» **REQUIRED TASKS**:
a – In the passage on excessive fees, which DC Rules did the Board conclude the respondent in In re Cleaver-Bascombe had violated?
b – Extend the passage on excessive fees, picking up after its final sentence.

» **SOURCE DOCUMENT**:
───
1.5:410      Excessive Fees

In In re Cleaver-Bascombe, 892 A.2d 396 (DC 2006), the Court approved a finding by the Board that the respondent, who had been appointed by the Superior Court under the Criminal Justice Act to represent the defendant in an extradition proceeding, had submitted a voucher claiming payment for her services which listed several items of  time purportedly spent in that representation that had not in fact been spent at all.  The Court also approved the Board’s conclusion that the respondent had thereby violated DC Rules 1.5(a), 3.3(a), 8.4(c) and 8.4(d).  As respects the Rule 1.5(a) violation, the Court agreed with the Board’s conclusion that charging any fee for work that has not been performed is per se unreasonable  and so in violation of that Rule. With respect to the sanction to be imposed, however, the Court remanded the matter to the Board for a determination as to whether the submission of the false voucher had been the product of deliberate falsification, on the one hand, or on the other, record-keeping so shoddy that despite a lack of wrongful intent it was “legally equivalent to dishonesty.” 

See also In re Bernstein, 774 A.2d 309 (DC 2001)[summarized under 1.5:730, below], where the fee involved was not only excessive but also illegal.
───
(Dataset entries)
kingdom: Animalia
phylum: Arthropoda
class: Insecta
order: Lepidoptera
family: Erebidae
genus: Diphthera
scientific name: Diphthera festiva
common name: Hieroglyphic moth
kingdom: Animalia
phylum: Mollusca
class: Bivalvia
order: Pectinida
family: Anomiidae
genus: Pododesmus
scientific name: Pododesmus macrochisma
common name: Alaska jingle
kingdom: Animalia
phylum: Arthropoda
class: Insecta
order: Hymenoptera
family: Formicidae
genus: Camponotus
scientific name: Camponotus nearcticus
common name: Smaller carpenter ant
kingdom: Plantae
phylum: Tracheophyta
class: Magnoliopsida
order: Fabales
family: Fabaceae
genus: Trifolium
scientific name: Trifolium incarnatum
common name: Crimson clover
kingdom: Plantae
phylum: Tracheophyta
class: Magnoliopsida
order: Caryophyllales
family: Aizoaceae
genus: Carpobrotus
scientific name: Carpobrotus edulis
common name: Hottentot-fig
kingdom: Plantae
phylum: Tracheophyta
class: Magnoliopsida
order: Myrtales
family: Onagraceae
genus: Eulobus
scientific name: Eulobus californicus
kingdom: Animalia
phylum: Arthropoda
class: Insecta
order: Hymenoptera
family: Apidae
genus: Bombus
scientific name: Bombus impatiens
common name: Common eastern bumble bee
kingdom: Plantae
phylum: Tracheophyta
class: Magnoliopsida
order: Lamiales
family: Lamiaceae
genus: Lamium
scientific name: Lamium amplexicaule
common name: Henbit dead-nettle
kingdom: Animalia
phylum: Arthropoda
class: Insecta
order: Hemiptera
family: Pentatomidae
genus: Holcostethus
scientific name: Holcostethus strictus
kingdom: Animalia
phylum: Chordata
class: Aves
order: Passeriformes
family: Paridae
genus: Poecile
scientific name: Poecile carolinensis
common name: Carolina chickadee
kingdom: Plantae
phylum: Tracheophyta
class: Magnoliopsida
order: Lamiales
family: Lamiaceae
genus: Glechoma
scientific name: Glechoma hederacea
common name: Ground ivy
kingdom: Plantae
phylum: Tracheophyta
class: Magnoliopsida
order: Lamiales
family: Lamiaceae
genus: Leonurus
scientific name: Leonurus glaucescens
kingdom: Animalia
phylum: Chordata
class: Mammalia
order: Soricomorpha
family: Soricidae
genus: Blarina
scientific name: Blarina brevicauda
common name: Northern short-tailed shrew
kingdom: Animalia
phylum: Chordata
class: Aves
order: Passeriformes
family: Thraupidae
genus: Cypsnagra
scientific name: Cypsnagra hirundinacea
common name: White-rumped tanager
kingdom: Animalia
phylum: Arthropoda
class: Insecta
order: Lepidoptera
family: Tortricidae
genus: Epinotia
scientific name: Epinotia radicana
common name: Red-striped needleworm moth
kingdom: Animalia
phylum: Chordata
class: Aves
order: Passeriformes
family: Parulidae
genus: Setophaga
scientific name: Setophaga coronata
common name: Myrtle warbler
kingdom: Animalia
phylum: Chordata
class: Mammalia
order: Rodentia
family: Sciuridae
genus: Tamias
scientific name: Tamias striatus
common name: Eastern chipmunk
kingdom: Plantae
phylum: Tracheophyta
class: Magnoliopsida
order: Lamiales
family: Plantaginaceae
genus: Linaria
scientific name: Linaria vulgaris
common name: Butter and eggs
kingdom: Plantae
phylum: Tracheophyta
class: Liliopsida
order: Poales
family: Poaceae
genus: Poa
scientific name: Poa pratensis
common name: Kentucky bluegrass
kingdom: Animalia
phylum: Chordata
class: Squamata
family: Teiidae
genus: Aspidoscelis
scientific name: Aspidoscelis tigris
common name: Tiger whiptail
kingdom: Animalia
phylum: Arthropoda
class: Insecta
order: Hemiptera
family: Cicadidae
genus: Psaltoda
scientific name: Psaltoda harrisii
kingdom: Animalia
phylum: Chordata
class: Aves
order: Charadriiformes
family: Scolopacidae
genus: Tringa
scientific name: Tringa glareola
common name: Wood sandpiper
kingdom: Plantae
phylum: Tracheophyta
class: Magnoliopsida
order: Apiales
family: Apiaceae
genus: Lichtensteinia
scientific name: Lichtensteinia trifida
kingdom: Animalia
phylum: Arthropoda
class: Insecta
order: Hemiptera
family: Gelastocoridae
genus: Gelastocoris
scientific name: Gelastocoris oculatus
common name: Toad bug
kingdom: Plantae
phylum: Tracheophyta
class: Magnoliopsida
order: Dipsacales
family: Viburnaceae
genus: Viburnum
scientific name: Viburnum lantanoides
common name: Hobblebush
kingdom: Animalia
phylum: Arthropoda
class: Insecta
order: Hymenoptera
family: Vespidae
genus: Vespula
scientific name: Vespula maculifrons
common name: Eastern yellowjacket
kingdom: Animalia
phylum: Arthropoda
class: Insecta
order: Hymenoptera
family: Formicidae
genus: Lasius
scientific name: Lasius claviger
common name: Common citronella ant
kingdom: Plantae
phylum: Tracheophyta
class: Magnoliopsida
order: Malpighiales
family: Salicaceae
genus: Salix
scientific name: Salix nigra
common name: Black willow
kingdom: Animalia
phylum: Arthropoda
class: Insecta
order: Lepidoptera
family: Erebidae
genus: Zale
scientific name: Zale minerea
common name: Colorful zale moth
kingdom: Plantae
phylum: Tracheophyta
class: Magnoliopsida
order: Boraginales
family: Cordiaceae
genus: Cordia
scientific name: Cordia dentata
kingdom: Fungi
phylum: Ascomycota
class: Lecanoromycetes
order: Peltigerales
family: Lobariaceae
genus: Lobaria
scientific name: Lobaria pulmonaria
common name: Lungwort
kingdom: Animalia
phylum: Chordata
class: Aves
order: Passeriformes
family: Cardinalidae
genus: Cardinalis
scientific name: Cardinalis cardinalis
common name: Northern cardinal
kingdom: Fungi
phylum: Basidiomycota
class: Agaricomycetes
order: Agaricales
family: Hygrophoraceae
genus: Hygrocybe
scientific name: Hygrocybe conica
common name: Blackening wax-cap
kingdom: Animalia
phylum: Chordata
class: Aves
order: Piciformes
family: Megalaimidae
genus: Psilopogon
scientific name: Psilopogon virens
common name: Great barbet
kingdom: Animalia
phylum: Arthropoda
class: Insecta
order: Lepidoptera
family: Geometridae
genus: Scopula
───
» **FINAL RESULTS**:
a – DC Rules 1.5(a), 3.3(a), 8.4(c) and 8.4(d).

b –
In In Re Morrell, 684 A.2d 361 (DC 1996), the court upheld the recommended disbarment of a lawyer who had misappropriated hundreds of thousands of dollars from a client, received compensation from his law firm for representing the client and received compensation directly from the client for the same work, and taken a kickback, in violation of DR 1-102(A)(3) and (4), the predecessors of Rule 8.4(b) and (c), and DC DR 9-103(A) and (B), the predecessors of Rule 1.15.

In In Re Richardson, 602 A.2d 179 (DC 1992), the Court approved the imposition of reciprocal discipline on a lawyer who had been disciplined by the Florida Bar for charging clearly excessive fees in violation of DR 2-106. He had charged a couple $10,555.99 for probating an estate worth $22,000. The Florida court had determined that reasonable fees and costs would have been $2,650.29. Respondent had also charged the couple $1,444.93 for preparation of a will, where the Court found that a generous fee would have been $400; and $1,273.97 for general services, for which the Court found that he should have charged no more than $200 or $300. The respondent's billing practices included charging 20 minutes for each phone call, even if no one answered the phone, and a minimum of 45 minutes per page for each document prepared.

In In Re Waller [discussed under 1.5:230 above], the DC Court of Appeals affirmed discipline imposed on a lawyer by the Board on Professional Responsibility for charging an excessive fee in violation of DR 2-106(A) where, among other things, the lawyer had claimed entitlement to one-third of a settlement offer that he had negotiated after being discharged by the client.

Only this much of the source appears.